Missouri’s current sex offender registry would be expanded to include a registry of individuals who are on probation or parole for first or second degree murder under a bill being considered in the House.

The legislation would not simply add such individuals to the existing registry, according to bill sponsor Lane Roberts (R-Joplin).
“This is a separate column. It does not mix the data. It would rename the registry, ‘Sex offender and violent offender registry.’ Its purpose is to allow the public to know who is on parole for second degree murder,” Roberts told the Committee on Crime Prevention.
Roberts explained that Missouri citizens often don’t know when someone guilty of such violent crimes is living or working near them.
Legislators on the committee asked whether such information is already available to the public through avenues such as the Missouri Court System’s Case.net website. He said that isn’t always an avenue for an average Missourian.
Further, he said such state-based resources won’t list such individuals when they come to Missouri from other states through the interstate compact, and most Missourians don’t even know that can happen.
Testifying for the bill was Mona Lisa Caylor, who said it was a man on parole for a 1983 murder in Tennessee who murdered her sister, Willana “Anita” Dunn in 2016 and dropped her body down an abandoned mine shaft.

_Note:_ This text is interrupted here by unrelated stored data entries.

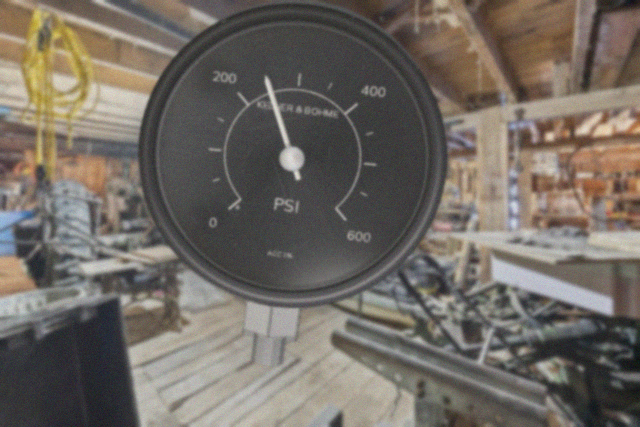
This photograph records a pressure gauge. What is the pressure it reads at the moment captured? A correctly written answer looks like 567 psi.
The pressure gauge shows 250 psi
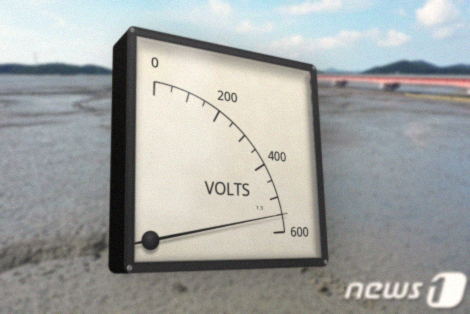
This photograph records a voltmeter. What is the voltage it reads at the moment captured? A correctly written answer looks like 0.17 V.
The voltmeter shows 550 V
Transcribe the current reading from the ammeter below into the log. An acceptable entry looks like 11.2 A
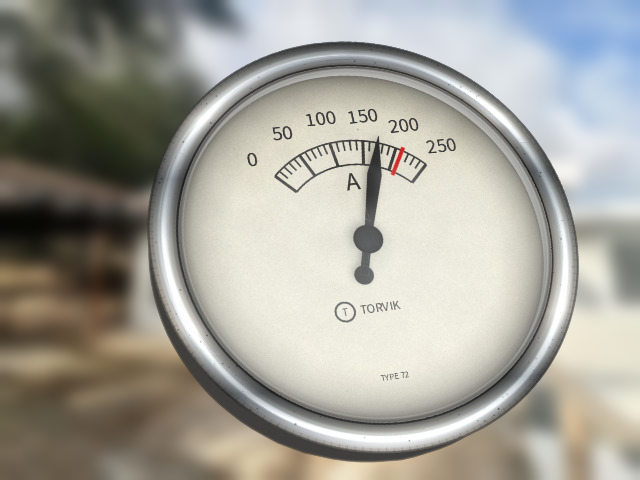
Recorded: 170 A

Caylor told legislators her sister allowed her killer into her life and was even renting her home from him. She and her family knew nothing about his criminal background, or that the life story he had told them was a lie.
“Why are paroled violent murderers allowed to be anonymous?” Caylor asked the committee. “Why would we not want to know who is working, who is living in our community that’s a murderer?”

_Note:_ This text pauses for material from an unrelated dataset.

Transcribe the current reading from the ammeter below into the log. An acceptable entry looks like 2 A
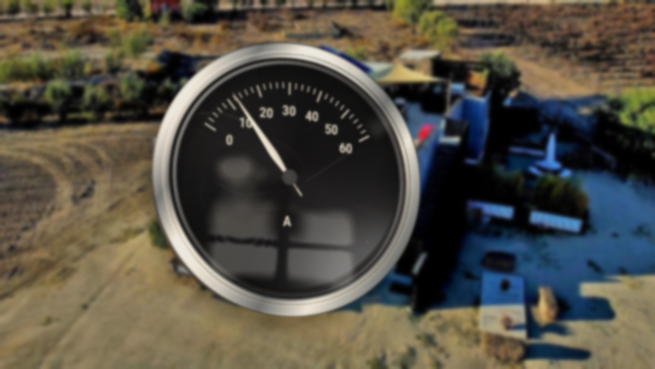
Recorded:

Representative Rasheen Aldridge Jr. (D-St. Louis) wondered what this registry would accomplish, and what it would mean for individuals who are trying to reintegrate into society after serving their prison time.
“That’s just my concern, that we’re only giving people that, once they do do their time and we say ‘second chances’ and we believe in second chances, that this is kind of giving them a second chance but also saying, ‘Watch out for Tim down the street,” said Aldridge. “[I] think it’s a good idea but I don’t understand the accountability piece or really the reasoning of adding them to a registry and we’re not giving them either the services they need or truly trying to give them a second chance without a black cloud being over them.”

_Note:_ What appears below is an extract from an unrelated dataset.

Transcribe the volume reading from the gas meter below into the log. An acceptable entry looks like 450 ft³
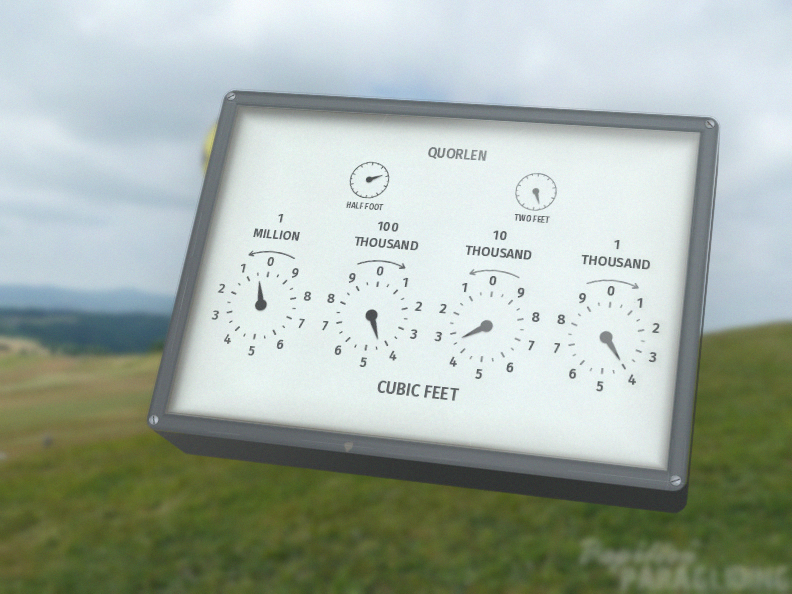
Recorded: 43400 ft³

Roberts acknowledged Aldridge’s concerns. He said that while no one should assume that because someone has committed one murder that they will commit another, he feels that if someone has overcome their conscious to kill once it raises concern they could do it again.
The bill, House Bill 1705, specifies that individuals on this new registry would come off of it when they complete their probation or parole. The committee voted 7-1 to advance the bill, which now faces another committee before it could go to the full House.